The 748th Cavalry Regiment was a United States Army cavalry regiment, represented in the Georgia Army National Guard by 1st Squadron, 748th Cavalry, headquartered at Griffin, Georgia, part of the 48th Armored Division. It was broken up in 1968 when the division was inactivated.

== History ==
The 748th Cavalry was reorganized and redesignated from the 1st Reconnaissance Squadron, 108th Armor, on 16 April 1963. The 1st Reconnaissance Squadron was constituted in the Georgia Army National Guard as the 48th Reconnaissance Battalion of the 48th Armored Division, and organized on 1 November 1955 with headquarters and headquarters company (HHC) at Jackson, Company A at LaGrange, Georgia, Company B at Newnan, Company C at Griffin, and Company D at Marietta. The reconnaissance battalion was reorganized and redesignated as the 1st Reconnaissance Squadron, 108th Armor, on 1 July 1959, and its headquarters moved to Newnan. The 748th was a parent regiment under the Combat Arms Regimental System and was represented by 1st Squadron, part of the 48th Armored Division.

1st Squadron's Griffin-based Headquarters and Headquarters Troop was redesignated from Troop C of the 1st Reconnaissance Squadron. It had been redesignated Troop C on 1 July 1959 and was previously Company C of the 48th Reconnaissance Battalion. The troop carried on the lineage of the Spalding Grays and Griffin Rifles, historical militia units. Jackson-based Troop A was redesignated from Troop A of the 1st Reconnaissance Squadron, and had been redesignated Troop A on 1 July 1959. It was previously the Headquarters, Headquarters, and Service Company of the 48th Reconnaissance Battalion, and carried the lineage of Company A, 121st Infantry. Troop B, based at Douglasville, was redesignated from the 1st Reconnaissance Squadron's Troop B, and was previously Company D of the 122nd Armored Infantry Battalion.

Troop C was redesignated from HHT of the 1st Reconnaissance Squadron at Newnan, and was previously Company B of the 48th Reconnaissance Battalion. Troop D (Air) was redesignated from Company C of the 110th Signal Battalion at Savannah. It was previously Battery A of the 230th Armored Field Artillery Battalion. Troops A and D were entitled to campaign streamers for their service in the 31st Infantry Division during World War I (Streamer without inscription) and with the 30th Infantry Division in World War II (Normandy, Northern France, Rhineland, and Central Europe).

Guardsmen of Troop B, 1st Reconnaissance Squadron, 108th Cavalry maneuver with an M41 Walker Bulldog tank, Fort Stewart, July 1961

For the duration of its existence, the 1st Squadron conducted annual summer training alongside the division at Fort Stewart. On 1 January 1968, when the 48th Armored was inactivated, the 1st Squadron was broken up.
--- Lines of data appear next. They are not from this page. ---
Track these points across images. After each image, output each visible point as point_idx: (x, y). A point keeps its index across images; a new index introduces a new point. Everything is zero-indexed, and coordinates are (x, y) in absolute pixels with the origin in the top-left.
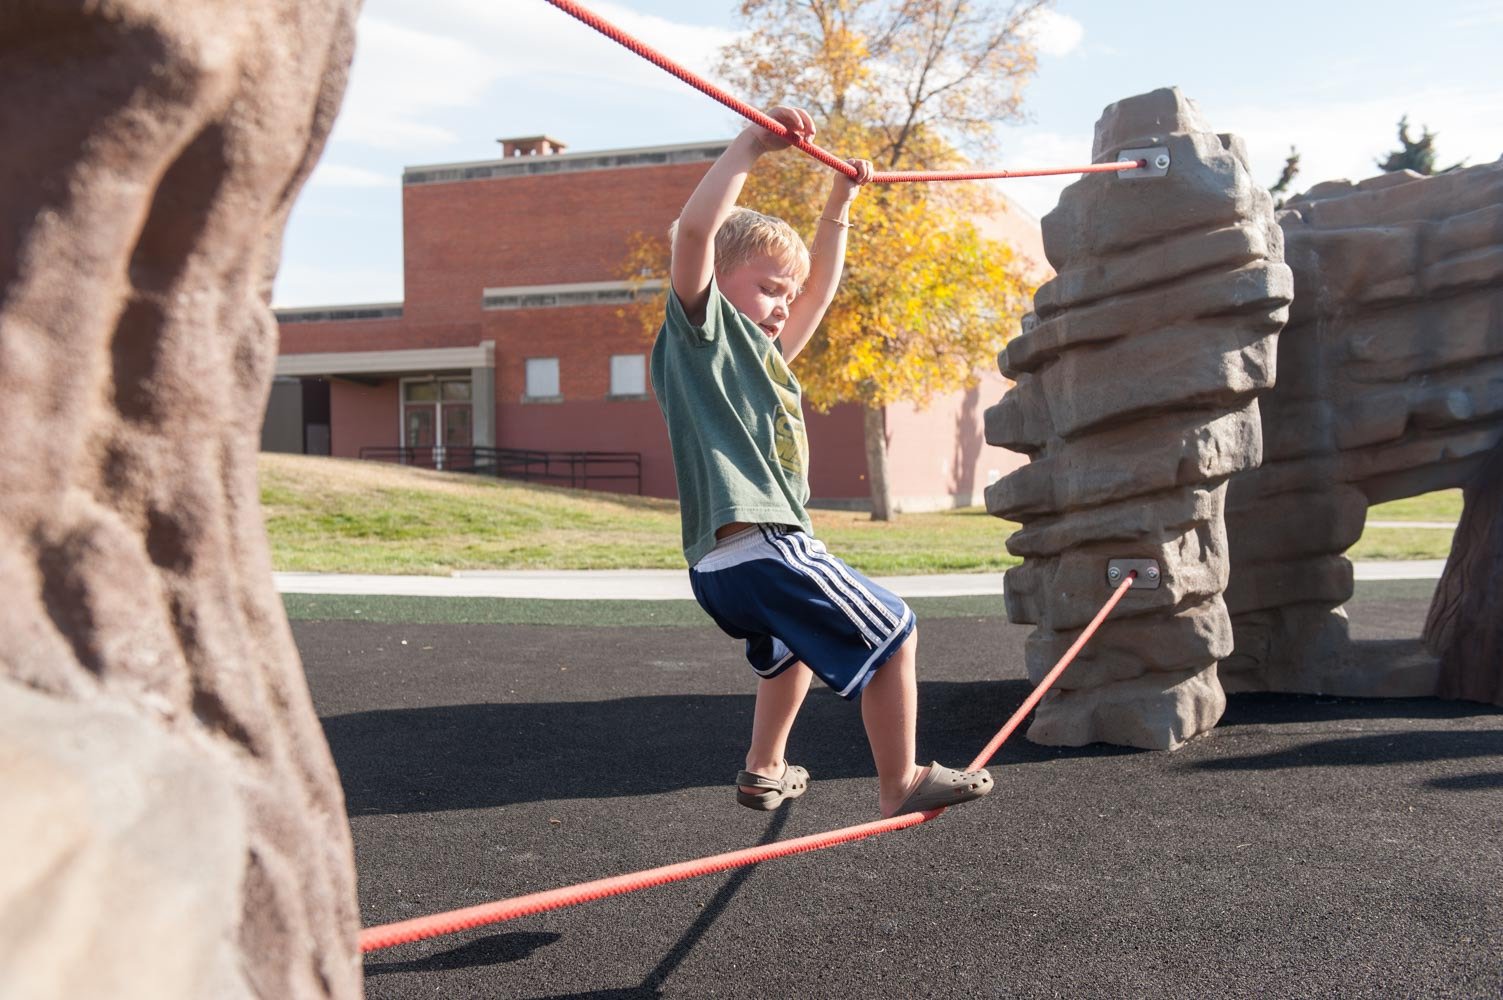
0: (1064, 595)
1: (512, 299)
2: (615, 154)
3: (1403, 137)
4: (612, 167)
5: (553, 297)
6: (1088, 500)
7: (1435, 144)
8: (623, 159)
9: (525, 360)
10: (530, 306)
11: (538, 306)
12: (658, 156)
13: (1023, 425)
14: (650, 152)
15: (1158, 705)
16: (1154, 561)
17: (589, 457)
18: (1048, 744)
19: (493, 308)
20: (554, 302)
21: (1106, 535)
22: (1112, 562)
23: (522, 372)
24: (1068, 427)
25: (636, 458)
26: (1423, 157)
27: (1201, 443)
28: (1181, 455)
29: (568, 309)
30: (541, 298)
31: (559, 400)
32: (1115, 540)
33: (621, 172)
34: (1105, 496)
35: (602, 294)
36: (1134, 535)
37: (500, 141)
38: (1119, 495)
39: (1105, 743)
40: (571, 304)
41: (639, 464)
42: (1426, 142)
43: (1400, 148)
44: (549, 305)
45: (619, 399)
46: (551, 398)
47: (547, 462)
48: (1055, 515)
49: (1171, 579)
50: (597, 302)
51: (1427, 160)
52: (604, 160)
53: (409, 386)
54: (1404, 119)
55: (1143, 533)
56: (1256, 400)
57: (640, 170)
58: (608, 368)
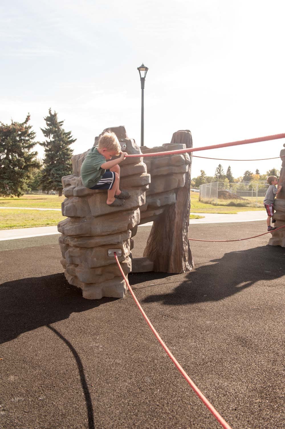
0: (95, 259)
3: (50, 113)
6: (103, 234)
7: (57, 116)
13: (77, 211)
15: (120, 286)
16: (120, 250)
18: (91, 299)
21: (110, 243)
22: (109, 250)
24: (97, 214)
26: (55, 119)
27: (133, 219)
28: (129, 223)
32: (112, 245)
34: (109, 233)
36: (117, 243)
38: (113, 233)
39: (105, 297)
42: (55, 115)
43: (49, 115)
48: (91, 237)
49: (124, 254)
51: (56, 119)
54: (50, 108)
55: (118, 243)
56: (139, 208)
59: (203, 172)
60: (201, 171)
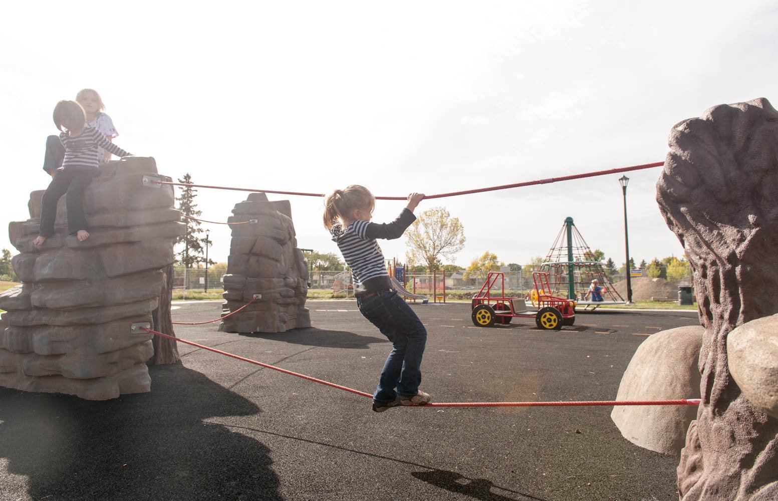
59: (7, 252)
60: (4, 251)
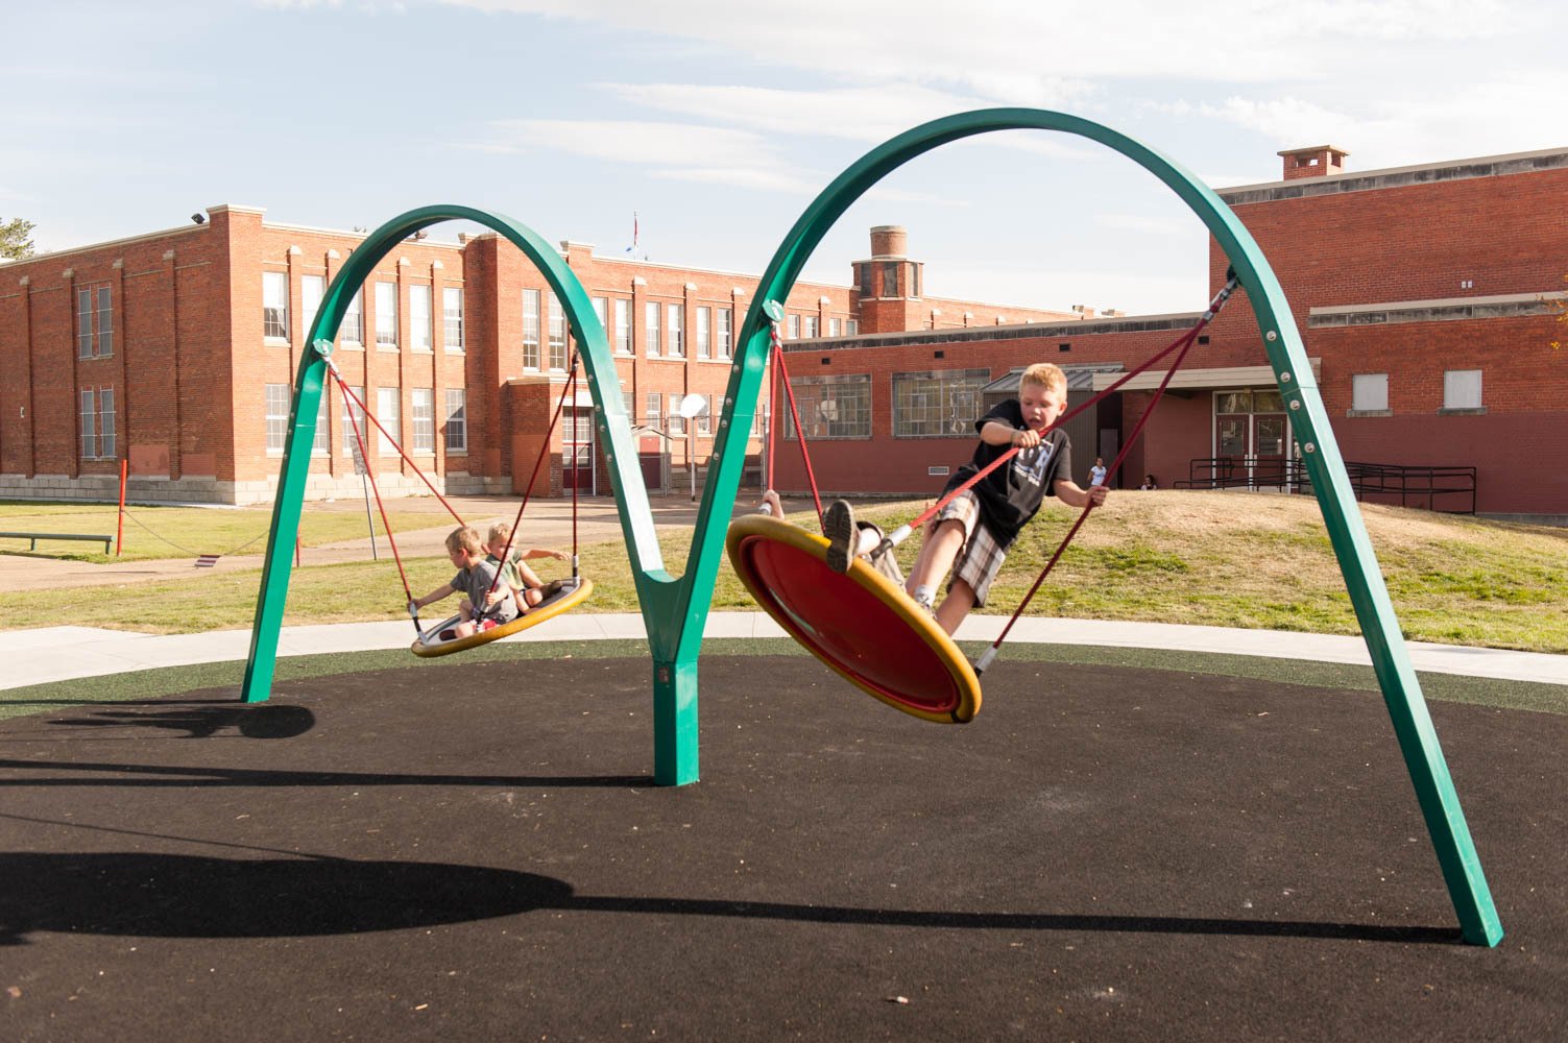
1: (1340, 317)
2: (1434, 168)
4: (1431, 181)
5: (1383, 315)
8: (1443, 172)
9: (1352, 375)
10: (1358, 323)
11: (1367, 324)
12: (1482, 168)
14: (1473, 164)
17: (1435, 472)
19: (1319, 326)
20: (1385, 320)
23: (1349, 387)
25: (1471, 471)
29: (1399, 326)
30: (1371, 316)
31: (1389, 414)
33: (1440, 185)
35: (1436, 311)
37: (1279, 154)
40: (1402, 321)
41: (1474, 478)
44: (1379, 322)
45: (1451, 412)
46: (1379, 412)
47: (1403, 477)
50: (1430, 318)
52: (1422, 175)
53: (1220, 397)
57: (1460, 182)
58: (1441, 383)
HHT and Troop C consolidated as Troop C, 1st Squadron, 196th Cavalry. Troop A became Company D of the 878th Engineer Battalion; Troop B consolidated with HHC, 1st Battalion, 108th Armor; and Troop D (Air) became the Service Company of the 214th Artillery's 2nd Battalion. The 748th was never authorized a distinctive unit insignia or coat of arms.